TL;DR Michigan's MCA market is concentrated in metro Detroit and shaped by the post-2008 auto-supplier distress legacy. One interesting regulatory question is whether Michigan's Regulation of Collection Practices Act reaches commercial-finance collectors. Many defense pages don't ask. Delancey Street is a business debt settlement and workout firm, not a law firm, and this overview is general information rather than legal advice.
1. Metro Detroit is the highest-distress MCA market in the Midwest
Wayne, Oakland, Macomb, and Washtenaw counties carry higher MCA-stack density per merchant than any other Midwest market. The auto-supply chain distress that began in 2008 created a generation of small-supplier businesses that have cycled in and out of MCAs for fifteen years. These merchants have seen the playbook and are often more sophisticated than funders expect, which changes the settlement posture. We see Detroit-area files where the merchant has already mapped the stack before the first call, and funders tend to price files differently when the owner clearly understands the position.
2. Michigan Regulation of Collection Practices Act and the commercial question
Michigan's Regulation of Collection Practices Act (MCL Section 339.901 et seq.) is consumer-oriented but contains language about "regulated occupations" that has been argued to reach commercial collectors, and the Michigan Attorney General has been ambivalent. Whether the Act actually applies to a given commercial collector is an unsettled legal question for a licensed attorney. As a practical matter in negotiation, an out-of-state collector often cannot respond to that ambiguity with boilerplate, and, much like New Jersey's Consumer Fraud Act question, the uncertainty itself shapes the commercial conversation.
3. Federal court in the Eastern District of Michigan
The Eastern District of Michigan (Detroit division) has handled enough commercial-finance removal cases to develop its own pattern, and its judges have at times been more willing than the 6th Circuit median to scrutinize accelerator clauses in commercial contracts on procedural due-process grounds. Whether a particular dispute belongs in federal or state court, especially where an acceleration clause is structurally aggressive, is a legal-strategy question for a licensed Michigan attorney to weigh, not a settlement firm.
4. Wage garnishment is 25% but priority-staggered
Michigan caps wage garnishment at 25% of disposable earnings (the federal floor), but on a creditor-by-creditor basis with priority, so multiple junior judgment creditors compete for that cap. As general background, for an owner with a personal guarantee and multiple judgments, the per-creditor reachable pool can be small once senior creditors take their share. Most defense pages do not run the priority math, and it can change the settlement framing on a multi-judgment file. How the priority rules apply to a specific owner is a question for a licensed attorney.
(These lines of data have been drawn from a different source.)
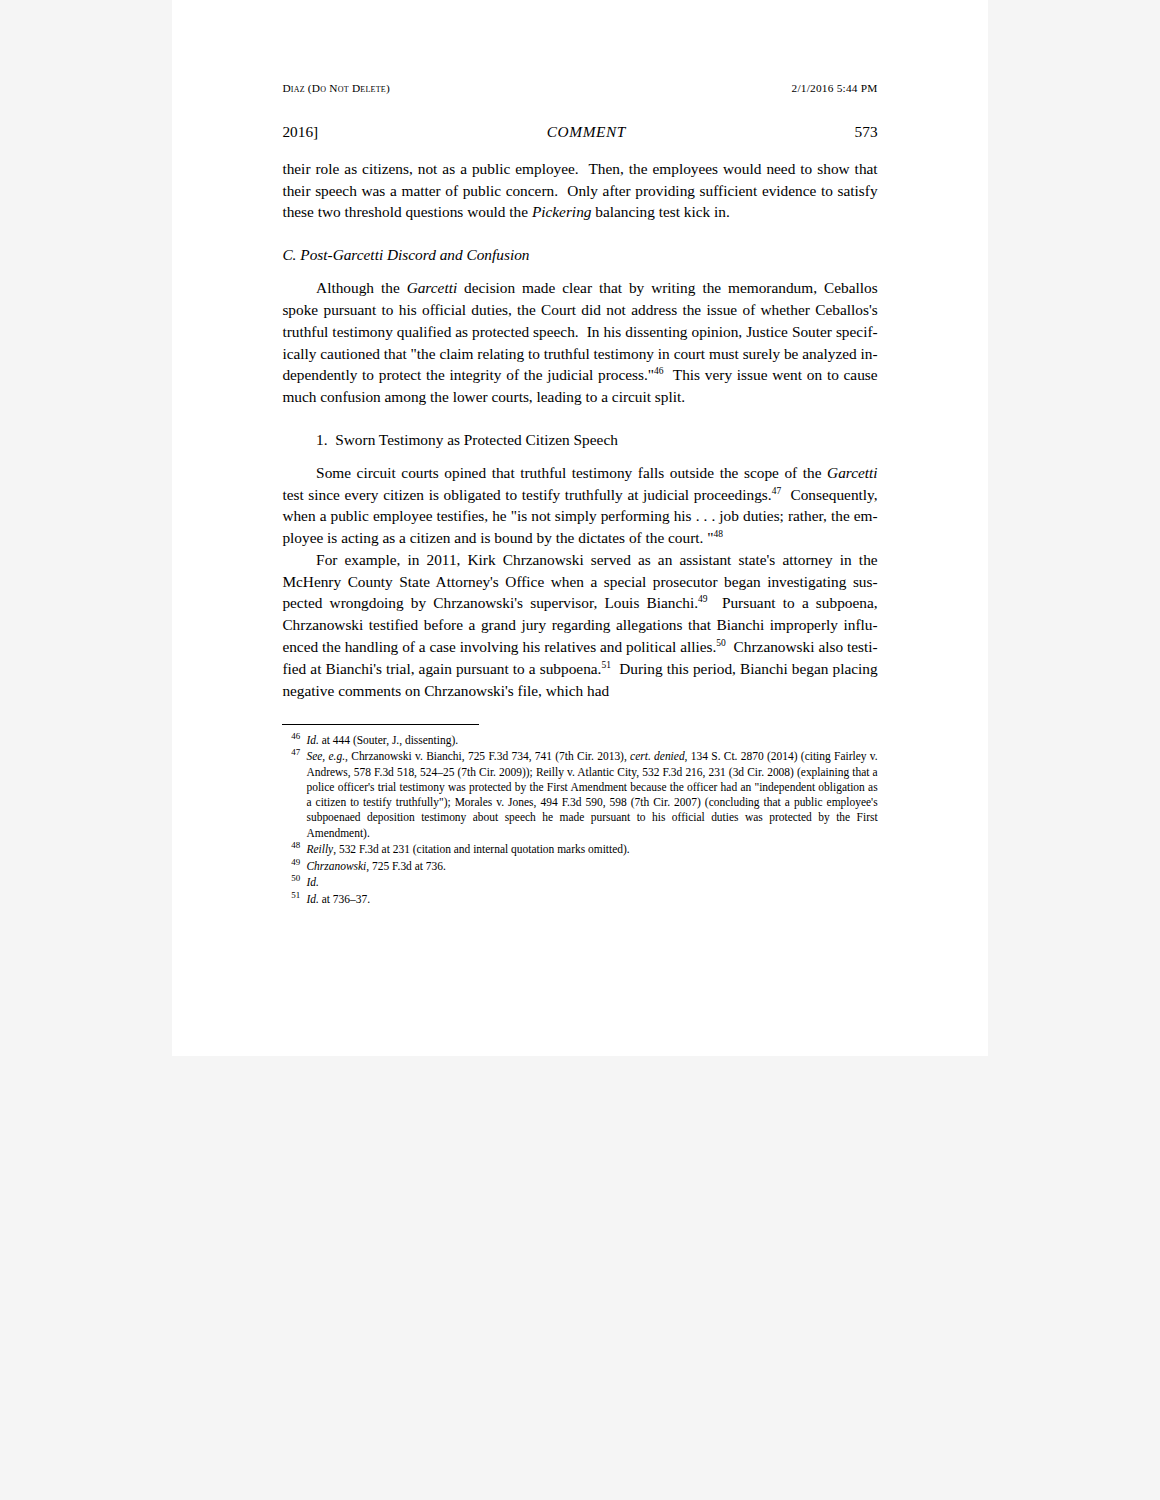Diaz (Do Not Delete) 2/1/2016 5:44 PM
2016] COMMENT 573
their role as citizens, not as a public employee. Then, the employees would need to show that their speech was a matter of public concern. Only after providing sufficient evidence to satisfy these two threshold questions would the Pickering balancing test kick in.
C. Post-Garcetti Discord and Confusion
Although the Garcetti decision made clear that by writing the memorandum, Ceballos spoke pursuant to his official duties, the Court did not address the issue of whether Ceballos's truthful testimony qualified as protected speech. In his dissenting opinion, Justice Souter specifically cautioned that "the claim relating to truthful testimony in court must surely be analyzed independently to protect the integrity of the judicial process."46 This very issue went on to cause much confusion among the lower courts, leading to a circuit split.
1. Sworn Testimony as Protected Citizen Speech
Some circuit courts opined that truthful testimony falls outside the scope of the Garcetti test since every citizen is obligated to testify truthfully at judicial proceedings.47 Consequently, when a public employee testifies, he "is not simply performing his . . . job duties; rather, the employee is acting as a citizen and is bound by the dictates of the court. "48
For example, in 2011, Kirk Chrzanowski served as an assistant state's attorney in the McHenry County State Attorney's Office when a special prosecutor began investigating suspected wrongdoing by Chrzanowski's supervisor, Louis Bianchi.49 Pursuant to a subpoena, Chrzanowski testified before a grand jury regarding allegations that Bianchi improperly influenced the handling of a case involving his relatives and political allies.50 Chrzanowski also testified at Bianchi's trial, again pursuant to a subpoena.51 During this period, Bianchi began placing negative comments on Chrzanowski's file, which had
46
Id. at 444 (Souter, J., dissenting).
47
See, e.g., Chrzanowski v. Bianchi, 725 F.3d 734, 741 (7th Cir. 2013), cert. denied, 134 S. Ct. 2870 (2014) (citing Fairley v. Andrews, 578 F.3d 518, 524–25 (7th Cir. 2009)); Reilly v. Atlantic City, 532 F.3d 216, 231 (3d Cir. 2008) (explaining that a police officer's trial testimony was protected by the First Amendment because the officer had an "independent obligation as a citizen to testify truthfully"); Morales v. Jones, 494 F.3d 590, 598 (7th Cir. 2007) (concluding that a public employee's subpoenaed deposition testimony about speech he made pursuant to his official duties was protected by the First Amendment).
48
Reilly, 532 F.3d at 231 (citation and internal quotation marks omitted).
49
Chrzanowski, 725 F.3d at 736.
50
Id.
51
Id. at 736–37.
5. Michigan's auto-supplier AR patterns
A specific Michigan pattern: many MCA merchants are in the auto-parts supply chain, with accounts receivable concentrated against tier-1 OEMs (GM, Ford, Stellantis). Those AR pools have institutional payers with their own UCC review processes. A funder filing a UCC-1 against a Detroit-area auto-supplier's receivables may find that the OEM's procurement team imposes its own subordination requirements, which complicates collection. This is an industry-specific dynamic many Michigan defense pages miss entirely.
6. The Michigan regional-banking pattern
Detroit-area merchants concentrate banking with regional banks (Comerica, Huntington, Flagstar, Independent Bank) more than national banks. These regional banks have smaller risk-management teams and respond differently to a flood of failed ACH attempts. We have seen Detroit-area files where coordinated commercial outreach to the bank's commercial-banking officer relieved an account freeze in about a day, where the same outreach to a national bank might take a week. Regional banking is a genuine commercial-negotiation factor in Michigan.
Michigan workout files are shaped by metro Detroit's manufacturing-distress legacy and the regional banking concentration, which produce dynamics that do not exist in coastal markets. Any court work, including litigation and judgment defense, is for independent, Michigan-licensed counsel, retained directly by the client. Delancey Street handles the commercial negotiation and workout and can refer clients to independent attorneys; we are not a law firm.